Can you quote the records below in full, word for word?

==============================

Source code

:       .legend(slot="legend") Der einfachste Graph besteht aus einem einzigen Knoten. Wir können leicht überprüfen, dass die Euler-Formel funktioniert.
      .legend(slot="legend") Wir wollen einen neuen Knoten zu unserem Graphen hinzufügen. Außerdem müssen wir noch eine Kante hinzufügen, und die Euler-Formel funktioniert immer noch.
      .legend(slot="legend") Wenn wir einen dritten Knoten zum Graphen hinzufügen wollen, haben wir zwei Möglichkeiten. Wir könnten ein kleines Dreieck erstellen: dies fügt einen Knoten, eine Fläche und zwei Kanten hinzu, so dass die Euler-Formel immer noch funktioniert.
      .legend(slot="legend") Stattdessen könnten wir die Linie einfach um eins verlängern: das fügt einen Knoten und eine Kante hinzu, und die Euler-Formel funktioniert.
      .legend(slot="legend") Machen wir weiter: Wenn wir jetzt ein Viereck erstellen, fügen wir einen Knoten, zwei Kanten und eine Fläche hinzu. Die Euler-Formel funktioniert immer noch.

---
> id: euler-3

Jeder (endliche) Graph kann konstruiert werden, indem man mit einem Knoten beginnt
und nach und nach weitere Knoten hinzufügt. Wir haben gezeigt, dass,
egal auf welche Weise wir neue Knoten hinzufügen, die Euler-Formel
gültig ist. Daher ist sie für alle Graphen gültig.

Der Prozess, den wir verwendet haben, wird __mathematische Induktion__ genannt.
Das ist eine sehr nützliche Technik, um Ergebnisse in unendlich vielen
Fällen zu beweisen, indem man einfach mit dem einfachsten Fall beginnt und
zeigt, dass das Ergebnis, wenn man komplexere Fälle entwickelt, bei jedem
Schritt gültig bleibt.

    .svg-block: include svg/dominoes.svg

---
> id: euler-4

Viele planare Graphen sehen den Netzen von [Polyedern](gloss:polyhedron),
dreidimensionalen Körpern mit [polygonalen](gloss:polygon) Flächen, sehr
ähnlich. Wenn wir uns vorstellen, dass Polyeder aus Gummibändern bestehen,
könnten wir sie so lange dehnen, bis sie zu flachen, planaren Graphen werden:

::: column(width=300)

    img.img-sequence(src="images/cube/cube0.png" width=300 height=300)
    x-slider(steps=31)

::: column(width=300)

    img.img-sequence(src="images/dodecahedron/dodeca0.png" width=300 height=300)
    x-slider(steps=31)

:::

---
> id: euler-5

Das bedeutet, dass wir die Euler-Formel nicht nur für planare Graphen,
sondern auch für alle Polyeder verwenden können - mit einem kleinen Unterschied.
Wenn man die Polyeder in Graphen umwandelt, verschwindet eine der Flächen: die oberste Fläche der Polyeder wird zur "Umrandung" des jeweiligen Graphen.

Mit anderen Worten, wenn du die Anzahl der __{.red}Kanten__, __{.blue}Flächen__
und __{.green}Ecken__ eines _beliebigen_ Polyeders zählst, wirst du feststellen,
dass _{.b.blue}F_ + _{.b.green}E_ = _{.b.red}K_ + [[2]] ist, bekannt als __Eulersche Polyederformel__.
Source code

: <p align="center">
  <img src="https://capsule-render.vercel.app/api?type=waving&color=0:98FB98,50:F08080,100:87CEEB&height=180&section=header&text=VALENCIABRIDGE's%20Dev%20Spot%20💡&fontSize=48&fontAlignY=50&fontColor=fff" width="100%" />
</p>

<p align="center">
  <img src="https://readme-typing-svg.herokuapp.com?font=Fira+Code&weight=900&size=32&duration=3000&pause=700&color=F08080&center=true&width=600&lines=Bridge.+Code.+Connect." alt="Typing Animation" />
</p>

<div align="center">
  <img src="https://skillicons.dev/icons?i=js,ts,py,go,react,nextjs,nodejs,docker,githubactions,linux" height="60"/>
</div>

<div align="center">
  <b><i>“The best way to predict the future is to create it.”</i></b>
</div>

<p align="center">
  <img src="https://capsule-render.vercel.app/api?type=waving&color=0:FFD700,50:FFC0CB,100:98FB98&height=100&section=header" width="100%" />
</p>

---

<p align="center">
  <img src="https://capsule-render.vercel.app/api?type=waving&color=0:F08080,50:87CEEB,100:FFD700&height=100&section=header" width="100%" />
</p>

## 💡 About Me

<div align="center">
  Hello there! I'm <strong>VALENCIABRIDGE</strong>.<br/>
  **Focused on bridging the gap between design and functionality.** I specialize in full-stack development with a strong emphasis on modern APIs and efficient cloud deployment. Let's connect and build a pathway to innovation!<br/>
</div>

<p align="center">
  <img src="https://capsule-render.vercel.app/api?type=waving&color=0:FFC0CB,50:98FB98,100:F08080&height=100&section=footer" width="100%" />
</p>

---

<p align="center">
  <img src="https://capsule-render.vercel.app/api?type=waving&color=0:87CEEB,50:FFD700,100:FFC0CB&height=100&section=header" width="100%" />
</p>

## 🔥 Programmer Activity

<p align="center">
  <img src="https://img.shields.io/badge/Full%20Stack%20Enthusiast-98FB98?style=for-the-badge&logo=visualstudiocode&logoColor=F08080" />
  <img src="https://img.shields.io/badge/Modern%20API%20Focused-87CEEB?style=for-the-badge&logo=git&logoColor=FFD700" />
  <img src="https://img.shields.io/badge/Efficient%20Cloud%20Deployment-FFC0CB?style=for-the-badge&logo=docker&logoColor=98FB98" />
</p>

==============================

Exercise solution:
Source code

:       .legend(slot="legend") Der einfachste Graph besteht aus einem einzigen Knoten. Wir können leicht überprüfen, dass die Euler-Formel funktioniert.
      .legend(slot="legend") Wir wollen einen neuen Knoten zu unserem Graphen hinzufügen. Außerdem müssen wir noch eine Kante hinzufügen, und die Euler-Formel funktioniert immer noch.
      .legend(slot="legend") Wenn wir einen dritten Knoten zum Graphen hinzufügen wollen, haben wir zwei Möglichkeiten. Wir könnten ein kleines Dreieck erstellen: dies fügt einen Knoten, eine Fläche und zwei Kanten hinzu, so dass die Euler-Formel immer noch funktioniert.
      .legend(slot="legend") Stattdessen könnten wir die Linie einfach um eins verlängern: das fügt einen Knoten und eine Kante hinzu, und die Euler-Formel funktioniert.
      .legend(slot="legend") Machen wir weiter: Wenn wir jetzt ein Viereck erstellen, fügen wir einen Knoten, zwei Kanten und eine Fläche hinzu. Die Euler-Formel funktioniert immer noch.

---
> id: euler-3

Jeder (endliche) Graph kann konstruiert werden, indem man mit einem Knoten beginnt
und nach und nach weitere Knoten hinzufügt. Wir haben gezeigt, dass,
egal auf welche Weise wir neue Knoten hinzufügen, die Euler-Formel
gültig ist. Daher ist sie für alle Graphen gültig.

Der Prozess, den wir verwendet haben, wird __mathematische Induktion__ genannt.
Das ist eine sehr nützliche Technik, um Ergebnisse in unendlich vielen
Fällen zu beweisen, indem man einfach mit dem einfachsten Fall beginnt und
zeigt, dass das Ergebnis, wenn man komplexere Fälle entwickelt, bei jedem
Schritt gültig bleibt.

    .svg-block: include svg/dominoes.svg

---
> id: euler-4

Viele planare Graphen sehen den Netzen von [Polyedern](gloss:polyhedron),
dreidimensionalen Körpern mit [polygonalen](gloss:polygon) Flächen, sehr
ähnlich. Wenn wir uns vorstellen, dass Polyeder aus Gummibändern bestehen,
könnten wir sie so lange dehnen, bis sie zu flachen, planaren Graphen werden:

::: column(width=300)

    img.img-sequence(src="images/cube/cube0.png" width=300 height=300)
    x-slider(steps=31)

::: column(width=300)

    img.img-sequence(src="images/dodecahedron/dodeca0.png" width=300 height=300)
    x-slider(steps=31)

:::

---
> id: euler-5

Das bedeutet, dass wir die Euler-Formel nicht nur für planare Graphen,
sondern auch für alle Polyeder verwenden können - mit einem kleinen Unterschied.
Wenn man die Polyeder in Graphen umwandelt, verschwindet eine der Flächen: die oberste Fläche der Polyeder wird zur "Umrandung" des jeweiligen Graphen.

Mit anderen Worten, wenn du die Anzahl der __{.red}Kanten__, __{.blue}Flächen__
und __{.green}Ecken__ eines _beliebigen_ Polyeders zählst, wirst du feststellen,
dass _{.b.blue}F_ + _{.b.green}E_ = _{.b.red}K_ + [[2]] ist, bekannt als __Eulersche Polyederformel__.
Source code

: <p align="center">
  <img src="https://capsule-render.vercel.app/api?type=waving&color=0:98FB98,50:F08080,100:87CEEB&height=180&section=header&text=VALENCIABRIDGE's%20Dev%20Spot%20💡&fontSize=48&fontAlignY=50&fontColor=fff" width="100%" />
</p>

<p align="center">
  <img src="https://readme-typing-svg.herokuapp.com?font=Fira+Code&weight=900&size=32&duration=3000&pause=700&color=F08080&center=true&width=600&lines=Bridge.+Code.+Connect." alt="Typing Animation" />
</p>

<div align="center">
  <img src="https://skillicons.dev/icons?i=js,ts,py,go,react,nextjs,nodejs,docker,githubactions,linux" height="60"/>
</div>

<div align="center">
  <b><i>“The best way to predict the future is to create it.”</i></b>
</div>

<p align="center">
  <img src="https://capsule-render.vercel.app/api?type=waving&color=0:FFD700,50:FFC0CB,100:98FB98&height=100&section=header" width="100%" />
</p>

---

<p align="center">
  <img src="https://capsule-render.vercel.app/api?type=waving&color=0:F08080,50:87CEEB,100:FFD700&height=100&section=header" width="100%" />
</p>

## 💡 About Me

<div align="center">
  Hello there! I'm <strong>VALENCIABRIDGE</strong>.<br/>
  **Focused on bridging the gap between design and functionality.** I specialize in full-stack development with a strong emphasis on modern APIs and efficient cloud deployment. Let's connect and build a pathway to innovation!<br/>
</div>

<p align="center">
  <img src="https://capsule-render.vercel.app/api?type=waving&color=0:FFC0CB,50:98FB98,100:F08080&height=100&section=footer" width="100%" />
</p>

---

<p align="center">
  <img src="https://capsule-render.vercel.app/api?type=waving&color=0:87CEEB,50:FFD700,100:FFC0CB&height=100&section=header" width="100%" />
</p>

## 🔥 Programmer Activity

<p align="center">
  <img src="https://img.shields.io/badge/Full%20Stack%20Enthusiast-98FB98?style=for-the-badge&logo=visualstudiocode&logoColor=F08080" />
  <img src="https://img.shields.io/badge/Modern%20API%20Focused-87CEEB?style=for-the-badge&logo=git&logoColor=FFD700" />
  <img src="https://img.shields.io/badge/Efficient%20Cloud%20Deployment-FFC0CB?style=for-the-badge&logo=docker&logoColor=98FB98" />
</p>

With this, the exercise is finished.